Y_1i – Y_0i = beta_0 + beta_1 D_i + e_i

so need mean-independence (e orthogonal to D_i). while the lagged regression yields:

Y_1i = gamma_0 + gamma_1 Y_0i + gamma_3 D_i + e_i

See the difference? It's not true that the latter model is less demanding because it frees up gamma_1. In contrast, the DID assumption implies that you may not want to condition on Y_0i; it could be correlated with e_i.

So it's not that one is better, but they are very different. You have to decide based on substantive knowledge which assumptions fit better to your application. Evidently, if gamma_1 is close to 1 there will be little difference or equivalently if the average outcomes in the treatment and control groups are similar in the first period.

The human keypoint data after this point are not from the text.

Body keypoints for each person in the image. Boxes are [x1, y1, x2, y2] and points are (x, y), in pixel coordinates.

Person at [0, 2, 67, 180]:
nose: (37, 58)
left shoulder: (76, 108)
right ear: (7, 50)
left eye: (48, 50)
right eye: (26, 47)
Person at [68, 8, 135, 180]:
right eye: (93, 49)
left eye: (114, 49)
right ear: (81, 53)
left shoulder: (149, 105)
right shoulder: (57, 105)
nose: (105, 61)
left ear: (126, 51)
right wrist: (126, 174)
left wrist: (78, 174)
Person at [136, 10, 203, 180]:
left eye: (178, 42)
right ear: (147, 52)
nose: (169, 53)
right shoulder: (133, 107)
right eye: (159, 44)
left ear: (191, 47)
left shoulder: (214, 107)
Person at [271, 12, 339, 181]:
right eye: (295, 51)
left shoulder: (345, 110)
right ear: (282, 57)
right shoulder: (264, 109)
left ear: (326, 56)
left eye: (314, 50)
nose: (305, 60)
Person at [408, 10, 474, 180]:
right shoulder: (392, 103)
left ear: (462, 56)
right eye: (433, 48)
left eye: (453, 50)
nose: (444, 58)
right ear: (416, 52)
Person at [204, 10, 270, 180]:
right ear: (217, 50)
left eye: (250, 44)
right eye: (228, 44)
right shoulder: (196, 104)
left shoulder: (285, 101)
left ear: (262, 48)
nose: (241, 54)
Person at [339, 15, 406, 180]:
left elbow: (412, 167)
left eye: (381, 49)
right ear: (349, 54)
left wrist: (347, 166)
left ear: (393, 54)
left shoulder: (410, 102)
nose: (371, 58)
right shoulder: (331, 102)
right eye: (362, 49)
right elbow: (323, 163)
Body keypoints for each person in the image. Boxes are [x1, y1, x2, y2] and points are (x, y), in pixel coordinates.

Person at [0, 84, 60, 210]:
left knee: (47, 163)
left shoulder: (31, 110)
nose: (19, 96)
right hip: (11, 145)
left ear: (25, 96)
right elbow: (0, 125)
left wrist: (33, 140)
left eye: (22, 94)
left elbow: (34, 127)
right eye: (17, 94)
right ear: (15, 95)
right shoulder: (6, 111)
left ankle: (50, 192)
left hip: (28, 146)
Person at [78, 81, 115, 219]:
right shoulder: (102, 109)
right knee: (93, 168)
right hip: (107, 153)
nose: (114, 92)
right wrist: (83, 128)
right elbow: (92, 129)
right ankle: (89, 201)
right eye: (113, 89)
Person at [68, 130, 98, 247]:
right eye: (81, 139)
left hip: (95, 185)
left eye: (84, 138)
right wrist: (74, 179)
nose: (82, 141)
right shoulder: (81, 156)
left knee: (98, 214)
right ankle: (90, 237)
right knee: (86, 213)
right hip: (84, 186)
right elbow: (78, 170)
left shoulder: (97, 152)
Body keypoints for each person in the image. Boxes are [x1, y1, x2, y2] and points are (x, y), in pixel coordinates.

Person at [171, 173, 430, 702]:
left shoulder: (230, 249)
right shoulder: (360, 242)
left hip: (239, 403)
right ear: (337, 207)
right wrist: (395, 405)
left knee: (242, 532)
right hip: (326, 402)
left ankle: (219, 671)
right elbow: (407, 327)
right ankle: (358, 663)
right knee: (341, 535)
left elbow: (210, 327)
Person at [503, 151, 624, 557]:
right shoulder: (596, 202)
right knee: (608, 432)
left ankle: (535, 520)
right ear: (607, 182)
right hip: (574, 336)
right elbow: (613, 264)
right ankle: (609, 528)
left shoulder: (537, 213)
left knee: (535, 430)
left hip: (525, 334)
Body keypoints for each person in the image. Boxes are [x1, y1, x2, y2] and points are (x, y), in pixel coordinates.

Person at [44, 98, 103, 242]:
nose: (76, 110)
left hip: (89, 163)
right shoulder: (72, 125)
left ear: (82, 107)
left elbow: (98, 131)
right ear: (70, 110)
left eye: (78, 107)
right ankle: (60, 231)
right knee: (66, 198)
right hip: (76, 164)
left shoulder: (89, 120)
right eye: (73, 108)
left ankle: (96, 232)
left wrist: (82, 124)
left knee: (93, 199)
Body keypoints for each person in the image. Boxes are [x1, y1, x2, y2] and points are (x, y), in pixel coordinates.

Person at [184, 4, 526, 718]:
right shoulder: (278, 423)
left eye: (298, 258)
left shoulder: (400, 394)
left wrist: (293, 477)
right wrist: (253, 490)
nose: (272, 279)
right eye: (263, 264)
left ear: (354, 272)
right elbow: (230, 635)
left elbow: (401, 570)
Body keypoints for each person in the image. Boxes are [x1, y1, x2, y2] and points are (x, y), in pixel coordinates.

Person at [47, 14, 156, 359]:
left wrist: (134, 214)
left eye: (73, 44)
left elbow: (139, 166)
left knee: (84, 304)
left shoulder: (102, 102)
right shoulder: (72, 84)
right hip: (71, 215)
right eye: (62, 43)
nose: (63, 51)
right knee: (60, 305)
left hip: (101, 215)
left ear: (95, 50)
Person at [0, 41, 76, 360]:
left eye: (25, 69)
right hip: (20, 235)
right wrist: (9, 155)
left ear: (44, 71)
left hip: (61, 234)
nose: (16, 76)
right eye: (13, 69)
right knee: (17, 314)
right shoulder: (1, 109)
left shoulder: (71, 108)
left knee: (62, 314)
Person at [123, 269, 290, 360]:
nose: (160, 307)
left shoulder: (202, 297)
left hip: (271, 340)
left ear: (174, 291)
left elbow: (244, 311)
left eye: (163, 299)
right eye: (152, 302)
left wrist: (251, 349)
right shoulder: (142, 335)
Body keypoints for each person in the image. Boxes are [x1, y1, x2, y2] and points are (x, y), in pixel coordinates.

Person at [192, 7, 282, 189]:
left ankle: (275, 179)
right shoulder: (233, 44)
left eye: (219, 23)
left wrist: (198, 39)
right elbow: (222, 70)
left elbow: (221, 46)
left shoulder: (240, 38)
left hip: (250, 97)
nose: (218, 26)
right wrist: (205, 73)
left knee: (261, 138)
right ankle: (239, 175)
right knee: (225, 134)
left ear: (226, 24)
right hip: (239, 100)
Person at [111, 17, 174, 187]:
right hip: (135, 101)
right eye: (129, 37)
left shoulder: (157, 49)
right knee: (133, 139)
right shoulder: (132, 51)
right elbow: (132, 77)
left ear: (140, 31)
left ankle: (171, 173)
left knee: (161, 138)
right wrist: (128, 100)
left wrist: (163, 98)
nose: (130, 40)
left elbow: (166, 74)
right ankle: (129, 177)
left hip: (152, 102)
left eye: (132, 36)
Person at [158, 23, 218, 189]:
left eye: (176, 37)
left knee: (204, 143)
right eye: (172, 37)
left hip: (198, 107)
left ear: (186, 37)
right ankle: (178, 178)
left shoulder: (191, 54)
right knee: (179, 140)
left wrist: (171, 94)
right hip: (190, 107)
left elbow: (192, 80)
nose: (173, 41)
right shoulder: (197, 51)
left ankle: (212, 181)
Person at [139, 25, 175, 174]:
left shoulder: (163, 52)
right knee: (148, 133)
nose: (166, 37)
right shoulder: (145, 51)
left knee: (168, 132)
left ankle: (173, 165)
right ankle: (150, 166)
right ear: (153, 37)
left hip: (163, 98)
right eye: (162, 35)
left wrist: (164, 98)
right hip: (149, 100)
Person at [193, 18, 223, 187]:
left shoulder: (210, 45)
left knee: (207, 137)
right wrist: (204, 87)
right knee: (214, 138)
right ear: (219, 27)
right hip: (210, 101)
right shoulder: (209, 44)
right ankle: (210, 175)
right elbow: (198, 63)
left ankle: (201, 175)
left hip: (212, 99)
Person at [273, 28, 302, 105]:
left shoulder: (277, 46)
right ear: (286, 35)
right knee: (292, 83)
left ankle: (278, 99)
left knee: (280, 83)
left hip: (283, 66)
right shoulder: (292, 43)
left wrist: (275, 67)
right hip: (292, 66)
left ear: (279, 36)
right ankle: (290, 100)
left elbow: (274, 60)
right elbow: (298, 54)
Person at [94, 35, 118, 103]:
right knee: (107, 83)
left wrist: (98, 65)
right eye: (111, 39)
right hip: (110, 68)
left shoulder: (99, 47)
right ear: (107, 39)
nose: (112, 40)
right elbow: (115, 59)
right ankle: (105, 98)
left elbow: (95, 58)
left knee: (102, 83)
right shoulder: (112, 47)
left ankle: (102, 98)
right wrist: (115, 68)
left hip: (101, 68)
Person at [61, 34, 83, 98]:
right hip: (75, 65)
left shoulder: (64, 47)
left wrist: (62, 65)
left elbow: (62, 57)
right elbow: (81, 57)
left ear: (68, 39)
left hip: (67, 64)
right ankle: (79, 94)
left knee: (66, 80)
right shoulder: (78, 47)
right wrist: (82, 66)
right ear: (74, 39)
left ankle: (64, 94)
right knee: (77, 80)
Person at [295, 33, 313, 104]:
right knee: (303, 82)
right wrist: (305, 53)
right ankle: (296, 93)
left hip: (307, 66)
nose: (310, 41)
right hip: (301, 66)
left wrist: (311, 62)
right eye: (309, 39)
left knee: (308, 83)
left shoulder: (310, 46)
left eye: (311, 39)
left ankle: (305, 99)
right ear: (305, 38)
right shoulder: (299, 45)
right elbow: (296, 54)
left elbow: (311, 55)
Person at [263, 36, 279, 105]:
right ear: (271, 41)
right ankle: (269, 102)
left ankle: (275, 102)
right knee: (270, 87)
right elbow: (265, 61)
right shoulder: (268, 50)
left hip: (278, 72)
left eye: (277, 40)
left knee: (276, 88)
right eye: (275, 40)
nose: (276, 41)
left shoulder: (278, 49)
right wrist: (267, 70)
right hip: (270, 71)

Re. heterogeneous treatment effects. Notice that in the DID setup the effect of the intervention might differ across individuals. The
standard DID estimand then simply gives you the average effect of the intervention on the treatment group ATT.

Jens

5. Andrew says:

Thanks for the comments. I'll take a look more carefully and get back to youall. My tentative answer is that, although differences-in-differences might have some nice theoretical properties and be great in some scenarios, I suspect that in most cases where it's used, it's basically just a lagged regression with coefficient constrained to be 1, and inferior to a usual lagged regression. I could be wrong on this: most likely, the different approaches have different regimes of applicability.

6. Jim B. says:

Right, I think the comments saying they are not equivalent in the general sense are correct. I also had something prepared about economic data, but I think the commenters sum up what I had to say pretty well.